There are two columns for ‘teamID’ and two columns for ‘lgID’.

Now let’s look at what happens if we use all four common variables as keys.

join_all_keys <- inner_join(pitching16, salaries16, join_by(playerID, yearID, teamID, lgID))

playerID	yearID	stint	teamID	lgID	W	L	G	GS	SV	IPouts	H	ER	HR	BB	SO	BAOpp	ERA	IBB	WP	HBP	BK	BFP	GF	R	SH	SF	GIDP	salary
morribr01	2016	1	MIA	NL	0	0	24	0	1	53	15	6	4	10	13	0.238	3.06	1	0	1	0	74	4	7	0	0	2	1350000
matusbr01	2016	1	BAL	AL	0	0	7	0	0	18	11	8	3	7	1	0.407	12.00	0	0	0	0	35	2	8	0	1	1	3900000
santihe01	2016	1	LAA	AL	10	4	22	22	0	362	104	57	20	57	107	0.233	4.25	0	2	4	1	515	0	61	3	4	9	5000000
wislema01	2016	1	ATL	NL	7	13	27	26	1	470	159	87	26	49	115	0.259	5.00	3	5	4	1	671	1	90	2	3	12	507500
floydga01	2016	1	TOR	AL	2	4	28	0	0	93	23	14	4	8	30	0.205	4.06	1	4	3	0	124	10	14	0	1	2	1000000
sanchaa01	2016	1	TOR	AL	15	2	30	30	0	576	161	64	15	63	161	0.224	3.00	0	5	5	0	790	0	69	1	2	14	517800

There are no repeat columns! Whenever the data frames you want to join share columns, make sure to specify all of them in the join_by argument.

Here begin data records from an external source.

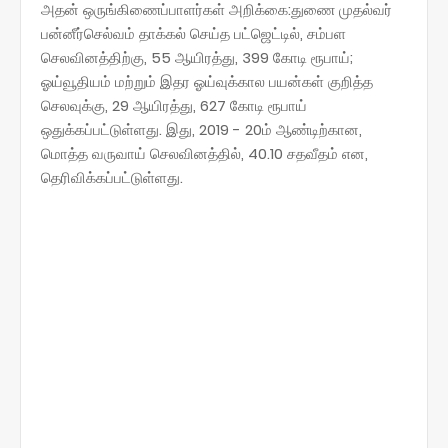
அதன் ஒருங்கிணைப்பாளர்கள் அறிக்கை:துணை முதல்வர்
பன்னீர்செல்வம் தாக்கல் செய்த பட்ஜெட்டில், சம்பள
செலவினத்திற்கு, 55 ஆயிரத்து, 399 கோடி ரூபாய்;
ஓய்வூதியம் மற்றும் இதர ஓய்வுக்கால பயன்கள் குறித்த
செலவுக்கு, 29 ஆயிரத்து, 627 கோடி ரூபாய்
ஒதுக்கப்பட்டுள்ளது. இது, 2019 - 20ம் ஆண்டிற்கான,
மொத்த வருவாய் செலவினத்தில், 40.10 சதவீதம் என,
தெரிவிக்கப்பட்டுள்ளது.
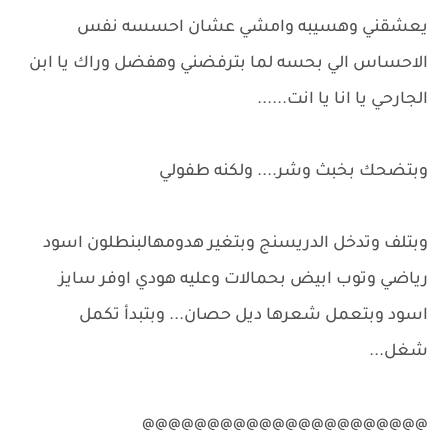
يعشقني وهسيبه وامشي عشان احسسه نفس
الاحساس الي بحسه لما بترفضني وهفضل وراك يا ابن
الجارحي يا انا يا انت......
وبتضحك بخبث وشر.... ولكنه طفولي
وبتلف وتدخل الدريسنج وبتغير هدومهالبنطلون اسود
رياضي وتوب ابيض بحمالات وعليه هودي اوفر سايز
اسود وبتعمل شعرها ديل حصان... وبتبدأ تكمل
شغل...
@@@@@@@@@@@@@@@@@@@@@@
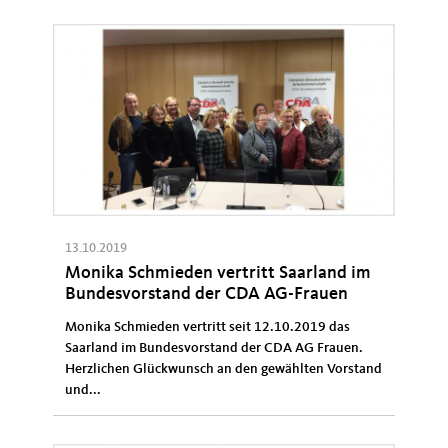
13.10.2019
Monika Schmieden vertritt Saarland im
Bundesvorstand der CDA AG-Frauen
Monika Schmieden vertritt seit 12.10.2019 das
Saarland im Bundesvorstand der CDA AG Frauen.
Herzlichen Glückwunsch an den gewählten Vorstand
und...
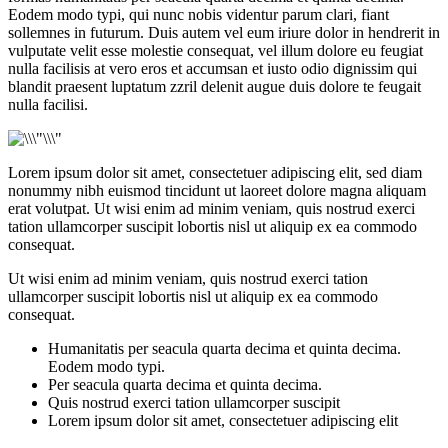
Eodem modo typi, qui nunc nobis videntur parum clari, fiant
sollemnes in futurum. Duis autem vel eum iriure dolor in hendrerit in
vulputate velit esse molestie consequat, vel illum dolore eu feugiat
nulla facilisis at vero eros et accumsan et iusto odio dignissim qui
blandit praesent luptatum zzril delenit augue duis dolore te feugait
nulla facilisi.
Lorem ipsum dolor sit amet, consectetuer adipiscing elit, sed diam
nonummy nibh euismod tincidunt ut laoreet dolore magna aliquam
erat volutpat. Ut wisi enim ad minim veniam, quis nostrud exerci
tation ullamcorper suscipit lobortis nisl ut aliquip ex ea commodo
consequat.
Ut wisi enim ad minim veniam, quis nostrud exerci tation
ullamcorper suscipit lobortis nisl ut aliquip ex ea commodo
consequat.
Humanitatis per seacula quarta decima et quinta decima.
Eodem modo typi.
Per seacula quarta decima et quinta decima.
Quis nostrud exerci tation ullamcorper suscipit
Lorem ipsum dolor sit amet, consectetuer adipiscing elit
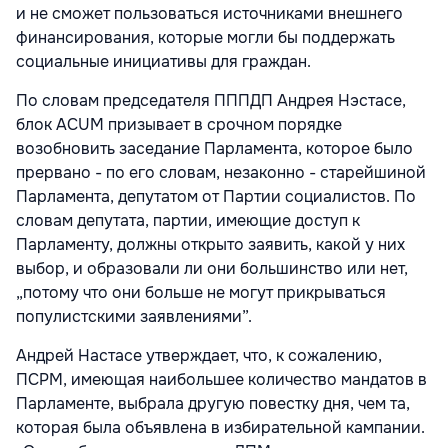
и не сможет пользоваться источниками внешнего
финансирования, которые могли бы поддержать
социальные инициативы для граждан.
По словам председателя ПППДП Андрея Нэстасе,
блок ACUM призывает в срочном порядке
возобновить заседание Парламента, которое было
прервано - по его словам, незаконно - старейшиной
Парламента, депутатом от Партии социалистов. По
словам депутата, партии, имеющие доступ к
Парламенту, должны открыто заявить, какой у них
выбор, и образовали ли они большинство или нет,
„потому что они больше не могут прикрываться
популистскими заявлениями”.
Андрей Настасе утверждает, что, к сожалению,
ПСРМ, имеющая наибольшее количество мандатов в
Парламенте, выбрала другую повестку дня, чем та,
которая была объявлена в избирательной кампании.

Here’s a graph created from the joined data.

It should be noted that not all players have salary data. This may be because of a variety of reasons such as arbitration, lack of games played, or simply that their salary data is not available.